DOJ Antitrust Division is staffing up to match big tech gains, top economist says

News Analysis 24 January

DOJ Antitrust Division is staffing up to match big tech gains, top economist says

The US Department of Justice Antitrust Division is actively adding new tools and expertise to help enforce fair competition in an environment of increasingly complex technologies and industry structures, said Susan Athey, chief economist for the division.

Tools of federal antitrust enforcers have not kept pace with innovations in technology and business, and the agency is engaged in an effort to catch up, she told attendees at The Tech Antitrust Conference in Palo Alto, California, on Friday (20 Jan).

Her remarks were in line with themes struck by Assistant Attorney General Jonathan Kanter, head of the Antitrust Division, who has been vocal about his intention to curb big tech dominance and the need for new tools from Congress to do the job.

Since joining the DOJ in June of 2022, Athey has focused on helping to beef up the agency’s ability to understand new technological innovations and the sophisticated businesses behind them, and to develop new theories and models to carry into litigation.

“One of the first priorities that I’ve been working on at the DOJ is expanding the expertise of the Antitrust Division for that new reality,” she said.

In addition to Athey – a professor in the economics of technology at Stanford University – the agency’s new leadership has added the role of principal economist, and hired a new chief technologist with a background in software engineering and artificial intelligence, she explained.

They continue to add expertise in other areas, as well, she said. 

“Having people in-house that just understand what the technology is, at the moment that you first see something come across the door – especially in the context of mergers, where things go incredibly fast – is incredibly helpful,” said Athey.

Lawyers for federal antitrust enforcers have struggled in recent attempts to block major mergers, particularly in cases with vertical concerns or other novel theories. 

DOJ lost litigation to halt the unions of AT&T [NYSE:T] and Time Warner, as well as Change Healthcare with UnitedHealth [NYSE:UNH]. Meanwhile, the Federal Trade Commission came up short in its effort to stop Illumina’s [NASDAQ:ILMN] takeover of GRAIL.

Athey avoided mentioning specific cases but noted that modern industrial organization has created a landscape with byzantine industry structures and complex relationships among participants that can obfuscate motivations for mergers and the ultimate impact on markets.

“So, there may not be a single, off-the-shelf economic theory model that tells you the consequences for customers,” she said.

“The economic theory that really could answer these questions is not fully written,” Athey added. “We don’t have models that are as complex as the industries that we’re analyzing.”

Another challenge for enforcers comes from the growing in-house sophistication of companies in dealing with antitrust matters, from the latest data-analysis techniques to innovative and rigorous research, she said.

“We’re seeing a lot of work done inside companies, in academics and litigation, that goes beyond the traditional calculating market shares or understanding how your consumers respond in aggregate to changes in price,” she explained.

Many modern CEOs grew up in data-driven organizations and are comfortable with the types of complicated analyses routinely presented to them by staff economists to make business decisions.
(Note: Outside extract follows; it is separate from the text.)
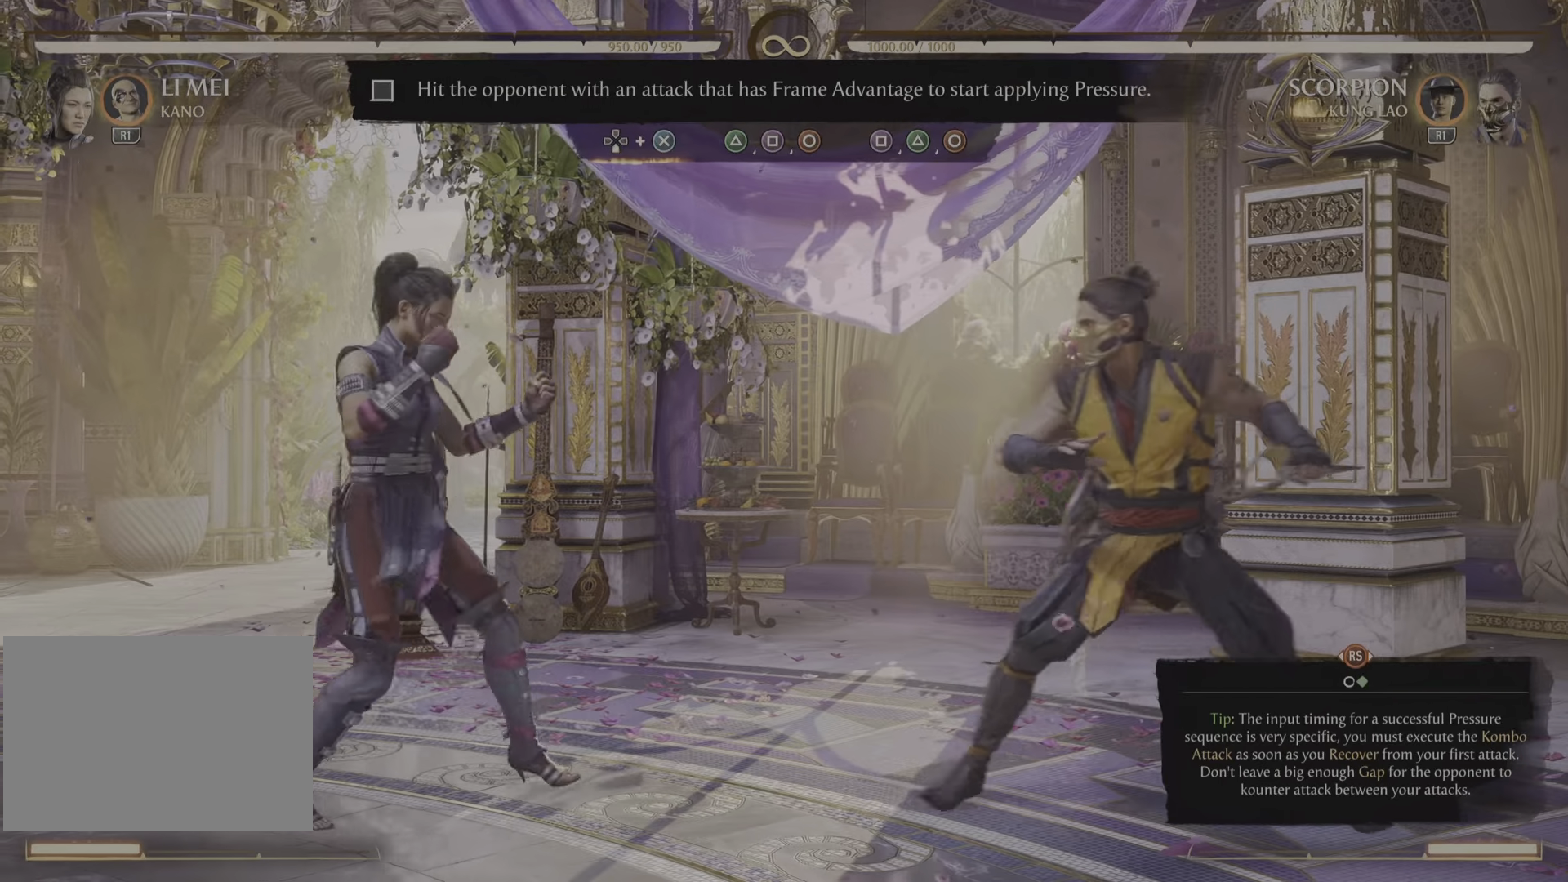
{"buttons": [], "left_stick": "center", "right_stick": "center", "events": [[17, "DPAD_LEFT", "up"]]}
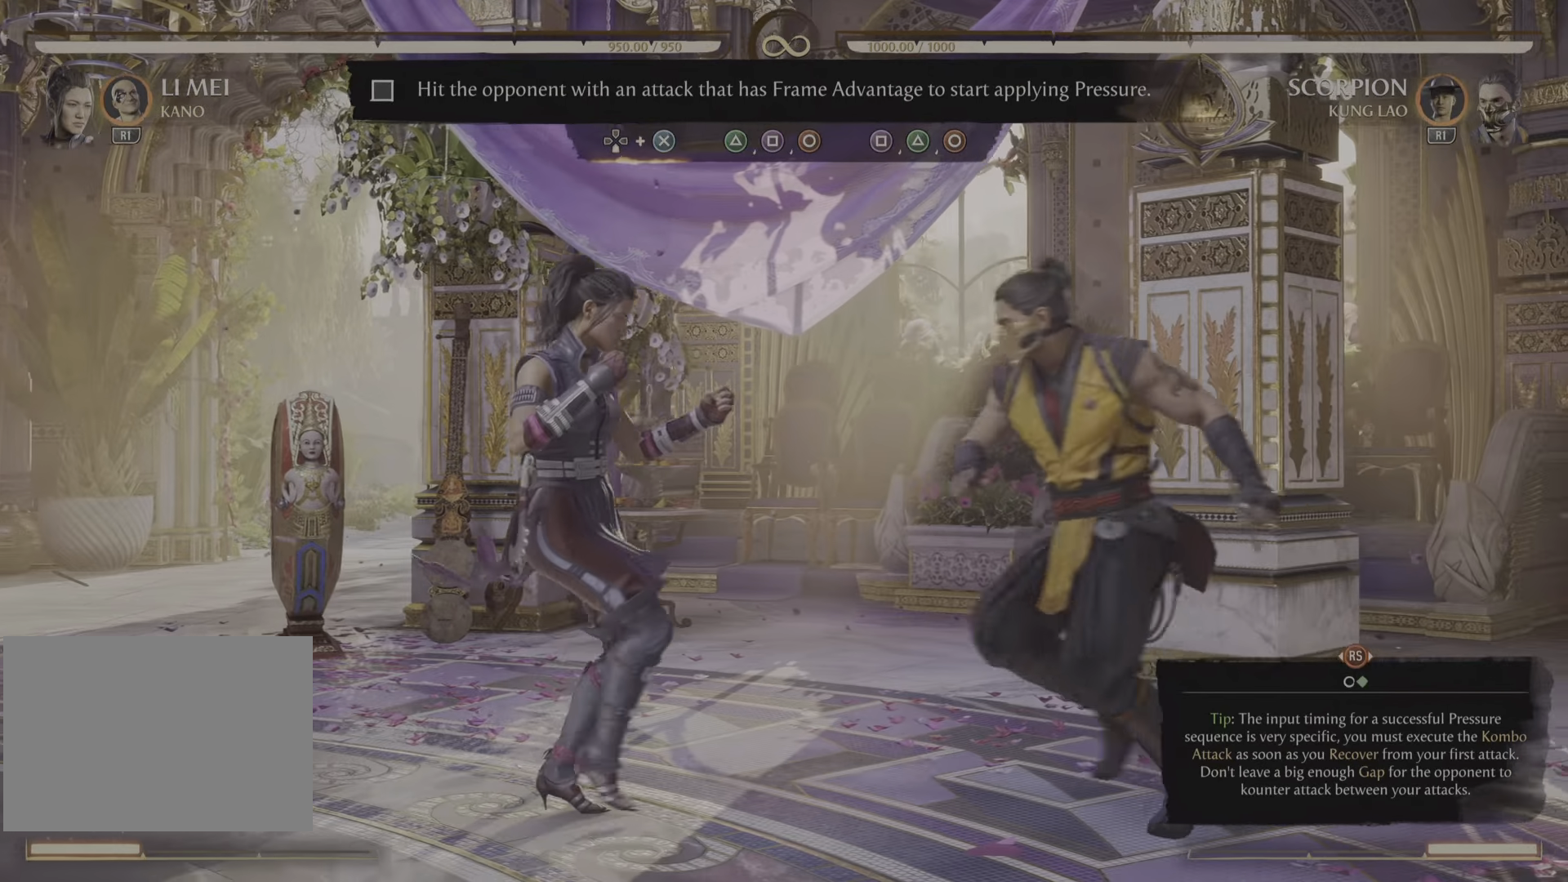
{"buttons": [], "left_stick": "center", "right_stick": "center", "events": []}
That is creating a knowledge disparity that can manifest itself during litigation to the disadvantage of the government, according to Athey.

“The ability of the CEO to understand is far beyond the capability of the attorneys and the law clerks, so we have to figure out how to bring these things back into balance,” she said.

Low salaries and the “cumbersome” nature of government jobs continue to pose headwinds for recruiting quality talent, forcing the agency to be creative about also engaging groups with needed expertise, from both academia and industry.

She reiterated the current administration’s philosophy against letting markets police themselves.

“The perfect outcomes are not just automatically going to happen,” Athey said. “We have to really work to make them happen.”

Athey also offered a glimpse into a joint effort by the DOJ and the FTC to modernize merger guidelines.

Federal antitrust enforcers have received thousands of public comments in the year since the announcement, many from small businesses calling for “more aggressive enforcement” of competition laws, she said.

One priority for the agency’s number-crunchers involves the precision of the guidelines’ economic discussions, she said.

“We need to make the economics clear,” Athey said. “You don’t want to be writing an expert report and spending pages in an expert report interpreting the guidelines or debating about what things mean.”

Toward that end, the new guidance will make heavy use of detailed examples and FAQs to show how the concepts apply to the real and complex cases the agencies are facing today.

“And then get the litigation to focus on the facts and the evidence in those cases, rather than a theory about what it should be about,” Athey said.

Examples will address areas like platforms, data and labor market monopsony.

“Those are all things that we didn’t have a lot of specific guidance on,” she said.